I am implementing a small application using mongodb as a backend. In this application I have a data structure where the documents will contain a field that contains an array of subdocuments.
I use the following use case as a basis: http://docs.mongodb.org/manual/use-cases/inventory-management/
As you can see from the example, each document have a field called carted, which is an array of subdocuments.
{
_id: 42,
last_modified: ISODate("2012-03-09T20:55:36Z"),
status: 'active',
items: [
{ sku: '00e8da9b', qty: 1, item_details: {...} },
{ sku: '0ab42f88', qty: 4, item_details: {...} }
]
}
This fits me perfect, except for one problem: I want to count each unique item (with "sku" as the unique identifier key) in the entire collection where each document adds the count by 1 (multiple instances of the same "sku" in the same document will still just count 1).

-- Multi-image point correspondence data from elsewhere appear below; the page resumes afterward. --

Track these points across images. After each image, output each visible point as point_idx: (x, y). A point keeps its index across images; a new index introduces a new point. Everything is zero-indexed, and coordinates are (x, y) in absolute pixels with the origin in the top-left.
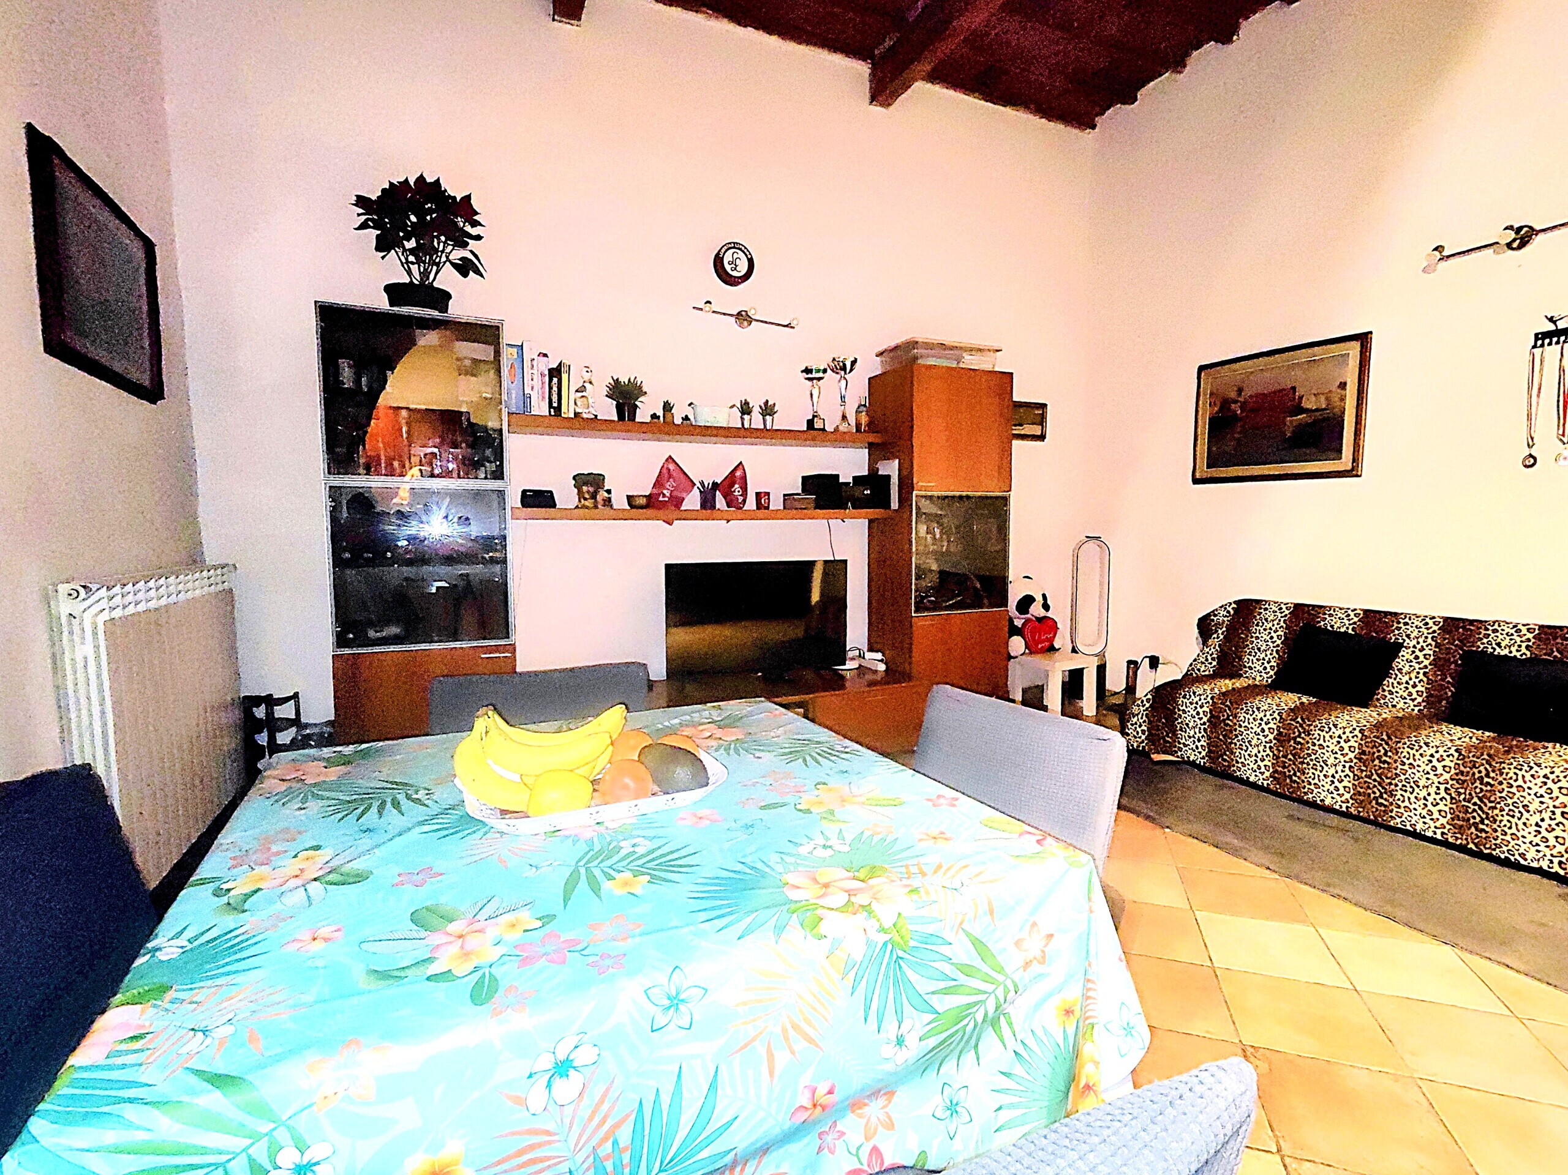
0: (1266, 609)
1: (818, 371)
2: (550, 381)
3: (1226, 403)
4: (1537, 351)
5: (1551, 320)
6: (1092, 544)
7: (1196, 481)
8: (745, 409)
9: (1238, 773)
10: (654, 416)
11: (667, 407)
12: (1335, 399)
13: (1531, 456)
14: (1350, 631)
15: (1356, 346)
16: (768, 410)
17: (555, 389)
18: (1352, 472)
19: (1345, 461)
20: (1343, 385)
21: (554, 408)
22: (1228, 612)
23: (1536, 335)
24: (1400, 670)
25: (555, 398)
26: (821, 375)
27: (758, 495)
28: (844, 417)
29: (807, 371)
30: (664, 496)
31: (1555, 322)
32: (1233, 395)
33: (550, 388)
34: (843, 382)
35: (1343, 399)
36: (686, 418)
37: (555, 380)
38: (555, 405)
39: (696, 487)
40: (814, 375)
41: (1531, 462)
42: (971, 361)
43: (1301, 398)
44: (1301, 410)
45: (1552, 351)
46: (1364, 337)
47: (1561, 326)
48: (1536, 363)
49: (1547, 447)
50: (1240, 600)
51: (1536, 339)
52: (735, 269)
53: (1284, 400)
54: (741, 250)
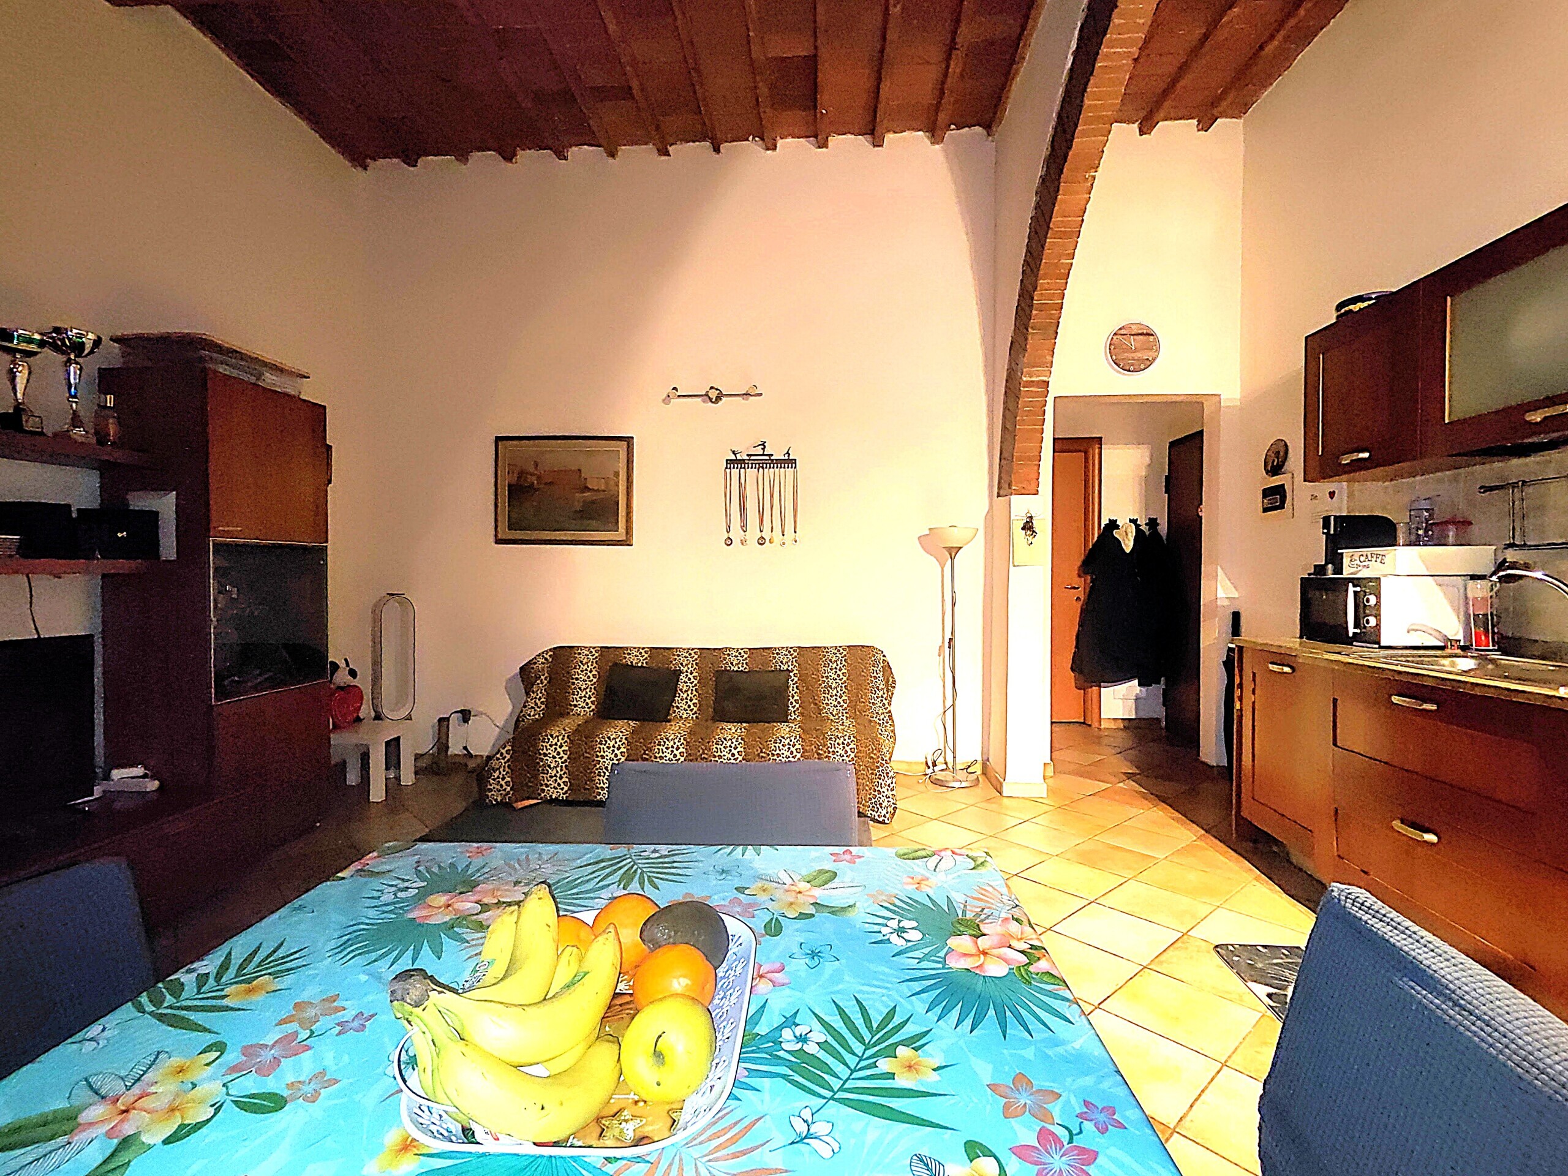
0: (580, 654)
1: (28, 341)
3: (522, 474)
4: (728, 471)
5: (734, 452)
6: (393, 603)
7: (498, 541)
12: (612, 483)
13: (729, 538)
14: (645, 665)
15: (622, 444)
18: (628, 542)
19: (621, 534)
20: (617, 474)
22: (546, 659)
23: (727, 460)
24: (681, 690)
26: (33, 348)
28: (75, 419)
31: (735, 455)
32: (532, 469)
35: (615, 485)
41: (729, 542)
42: (270, 380)
43: (586, 479)
44: (587, 489)
45: (735, 472)
46: (629, 440)
47: (739, 457)
48: (727, 479)
49: (736, 533)
50: (555, 648)
51: (727, 463)
53: (573, 478)
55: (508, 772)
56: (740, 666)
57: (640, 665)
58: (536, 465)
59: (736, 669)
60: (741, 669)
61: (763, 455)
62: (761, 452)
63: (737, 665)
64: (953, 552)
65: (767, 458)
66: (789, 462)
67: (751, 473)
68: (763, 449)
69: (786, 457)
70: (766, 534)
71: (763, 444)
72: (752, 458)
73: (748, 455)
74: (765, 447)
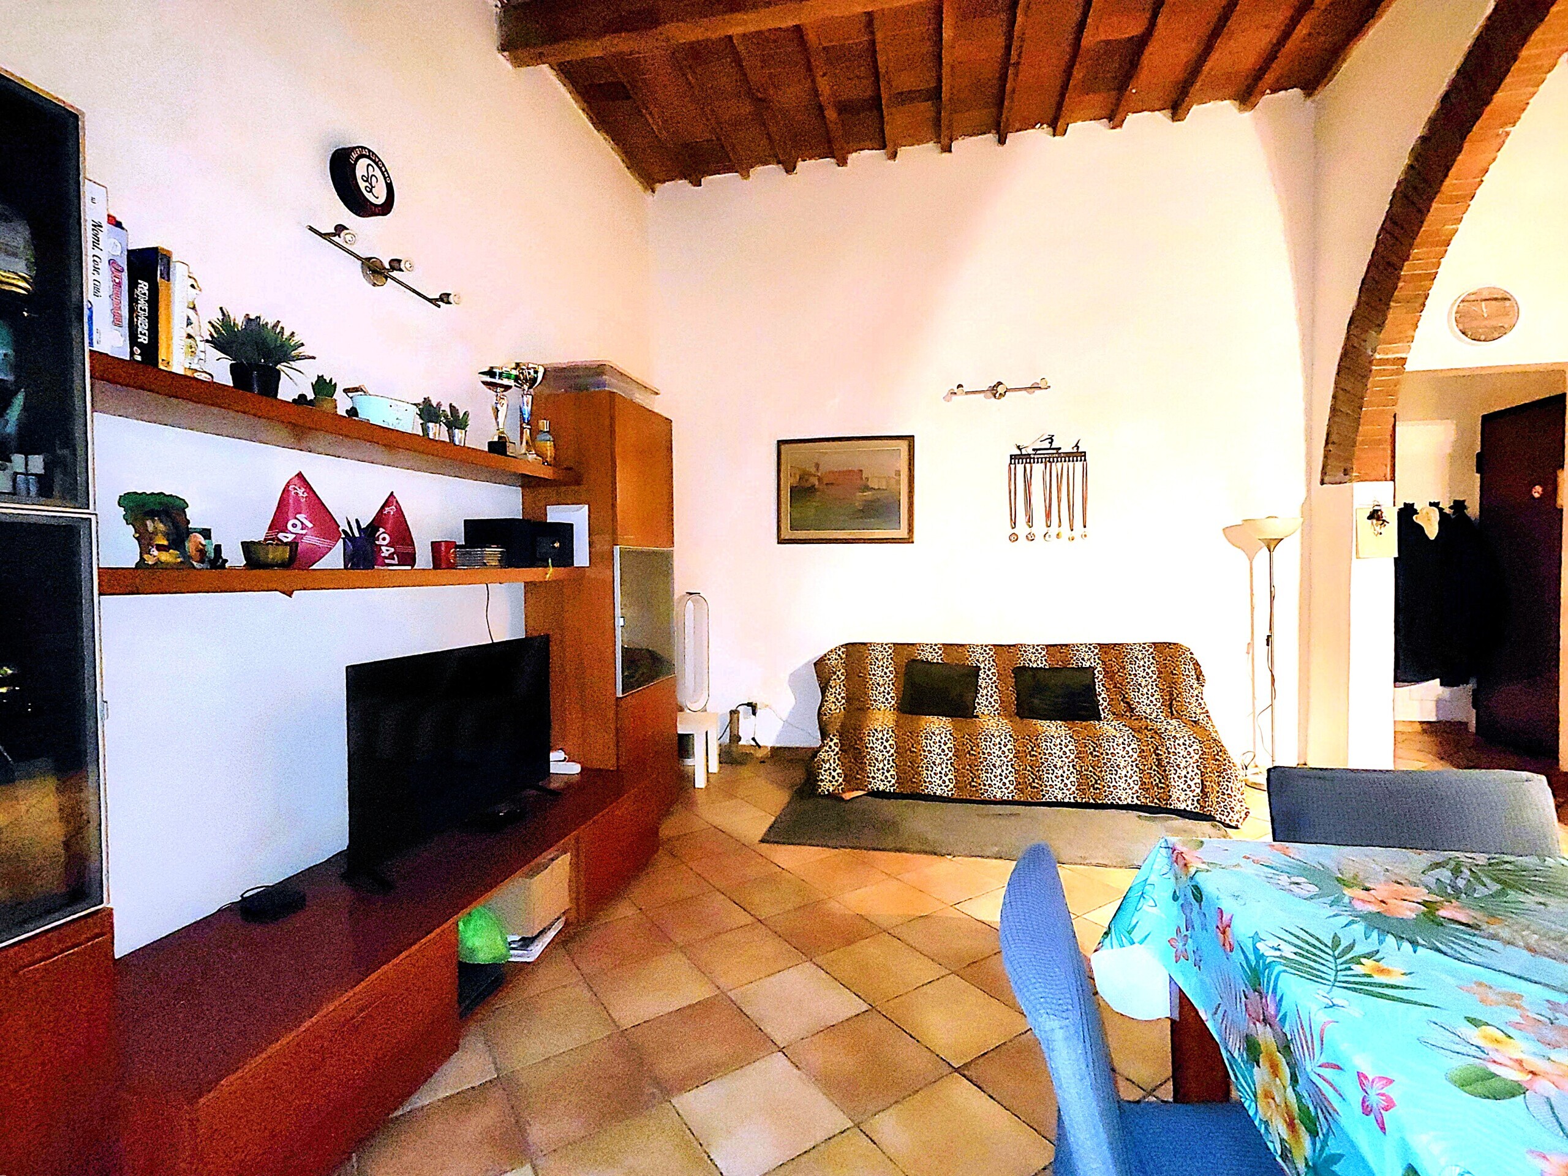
0: (873, 650)
2: (133, 286)
3: (804, 476)
4: (1012, 466)
5: (1018, 447)
6: (690, 602)
7: (781, 541)
8: (429, 411)
9: (926, 791)
10: (301, 398)
12: (893, 481)
13: (1014, 534)
14: (940, 661)
15: (903, 442)
17: (142, 304)
18: (909, 540)
19: (903, 532)
20: (898, 473)
21: (141, 345)
22: (838, 654)
23: (1011, 456)
25: (143, 326)
27: (435, 546)
29: (491, 373)
31: (1020, 450)
32: (813, 470)
33: (133, 300)
35: (898, 482)
36: (353, 410)
37: (143, 287)
38: (144, 339)
39: (339, 536)
40: (500, 381)
41: (1014, 538)
43: (867, 479)
44: (867, 488)
45: (1020, 468)
46: (910, 439)
47: (1024, 452)
48: (1012, 477)
49: (1022, 529)
50: (846, 644)
51: (1011, 459)
52: (371, 191)
53: (855, 478)
54: (377, 164)
55: (837, 765)
56: (1039, 662)
57: (935, 661)
58: (817, 466)
59: (1035, 665)
60: (1040, 665)
61: (1050, 449)
62: (1048, 446)
63: (1038, 662)
64: (1272, 544)
65: (1055, 451)
66: (1078, 455)
67: (1038, 468)
68: (1051, 443)
69: (1075, 450)
70: (1054, 530)
71: (1051, 439)
72: (1039, 452)
73: (1034, 450)
74: (1052, 440)
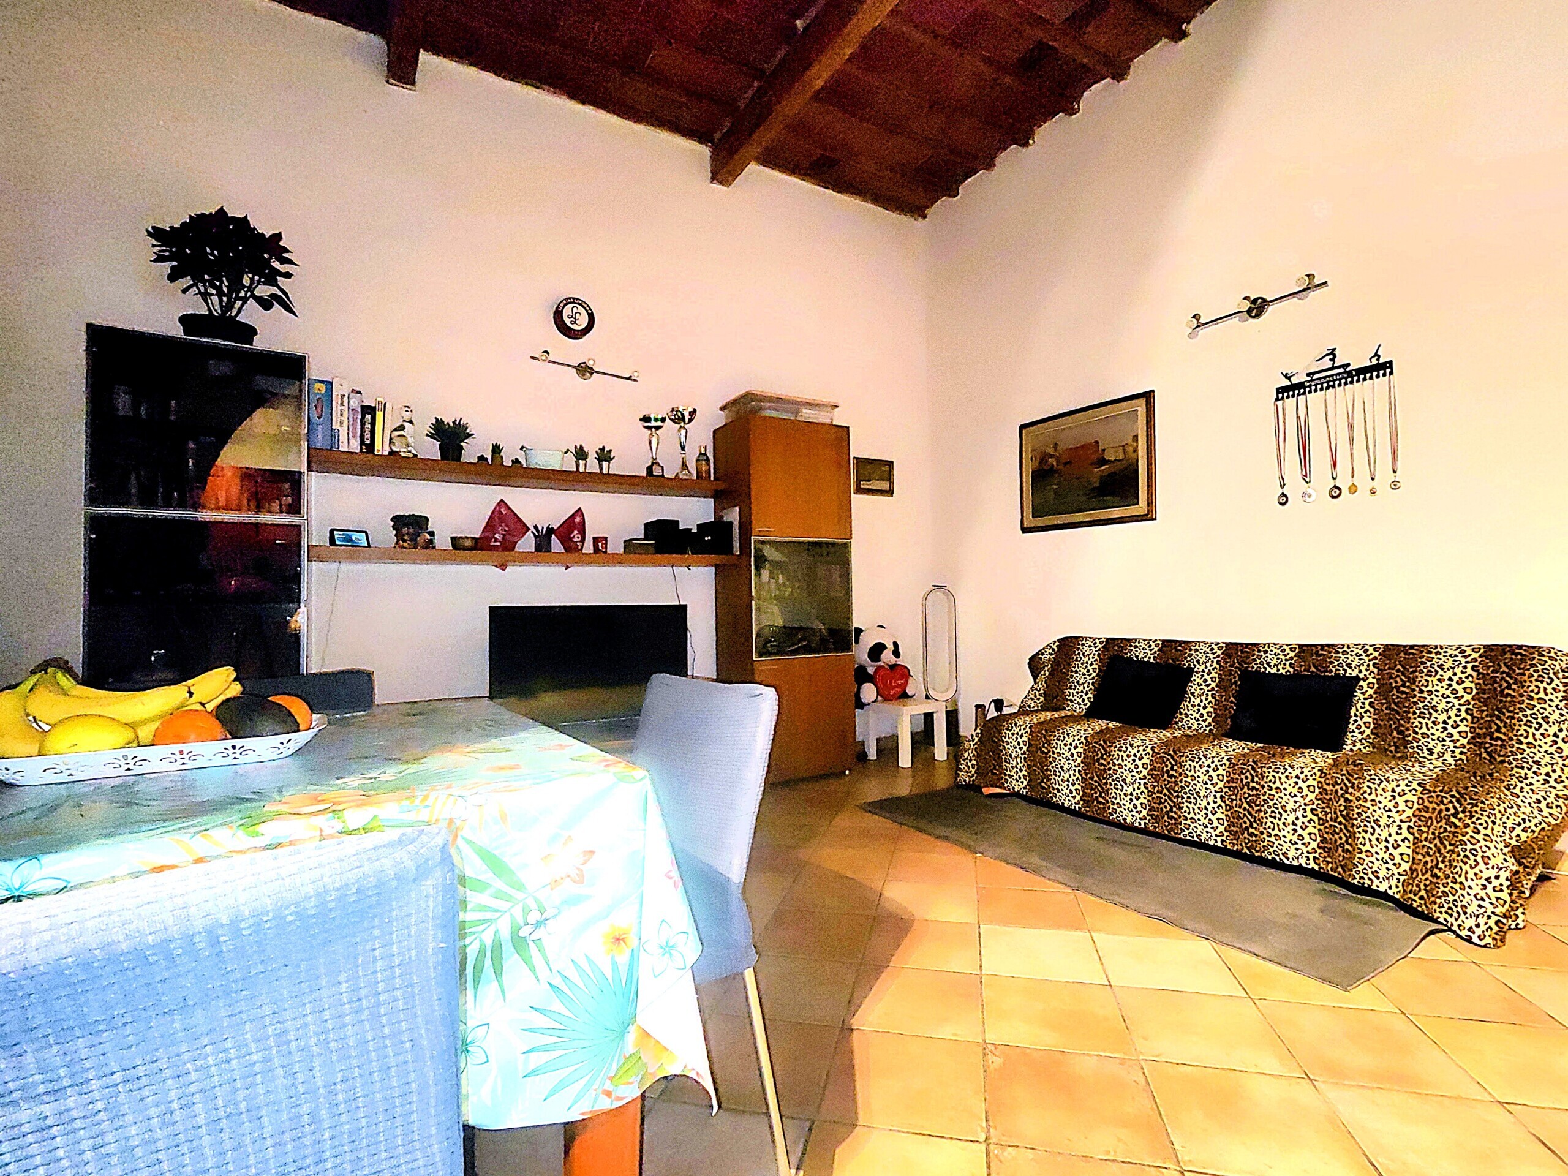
0: (1083, 645)
1: (656, 420)
2: (363, 417)
3: (1044, 458)
4: (1279, 403)
5: (1286, 376)
6: (939, 594)
7: (1025, 530)
8: (581, 454)
9: (1055, 800)
10: (482, 458)
11: (496, 449)
12: (1130, 450)
13: (1283, 495)
14: (1152, 660)
15: (1142, 401)
16: (604, 456)
17: (368, 425)
18: (1149, 516)
19: (1142, 507)
20: (1135, 437)
21: (366, 445)
22: (1053, 650)
23: (1277, 389)
24: (1193, 694)
25: (367, 435)
26: (659, 423)
27: (596, 540)
28: (684, 466)
29: (646, 419)
30: (496, 540)
31: (1290, 379)
32: (1052, 451)
33: (363, 424)
34: (683, 432)
35: (1135, 450)
36: (516, 461)
37: (368, 417)
38: (368, 442)
39: (530, 532)
40: (653, 423)
41: (1284, 499)
42: (807, 414)
43: (1104, 450)
44: (1103, 461)
45: (1290, 403)
46: (1150, 395)
47: (1295, 380)
49: (1295, 486)
50: (1062, 639)
51: (1278, 393)
52: (575, 323)
53: (1091, 453)
54: (580, 305)
55: (974, 755)
57: (1146, 659)
58: (1056, 446)
59: (1274, 670)
60: (1281, 671)
61: (1333, 368)
62: (1330, 365)
63: (1278, 665)
65: (1342, 370)
66: (1381, 368)
67: (1316, 398)
68: (1333, 360)
69: (1374, 361)
70: (1344, 483)
71: (1332, 353)
72: (1316, 376)
73: (1308, 375)
74: (1335, 356)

E.g. I would like this result:
{ sku: '00e8da9b', doc_count: 1 }, { sku: '0ab42f88', doc_count: 9 }
After reading up on MongoDB, I am quite confused about how to do this (fast) when you have a complex schema as described above. If I have understood the otherwise excellent documentation correct, such operation may perhaps be achieved using either the aggregation framework or the map/reduce framework, but this is where I need some input:
- Which framework would be better suited to achieve the result I am looking for, given the complexity of the structure?
- What kind of indexes would be preferred in order to gain the best possible performance out of the chosen framework?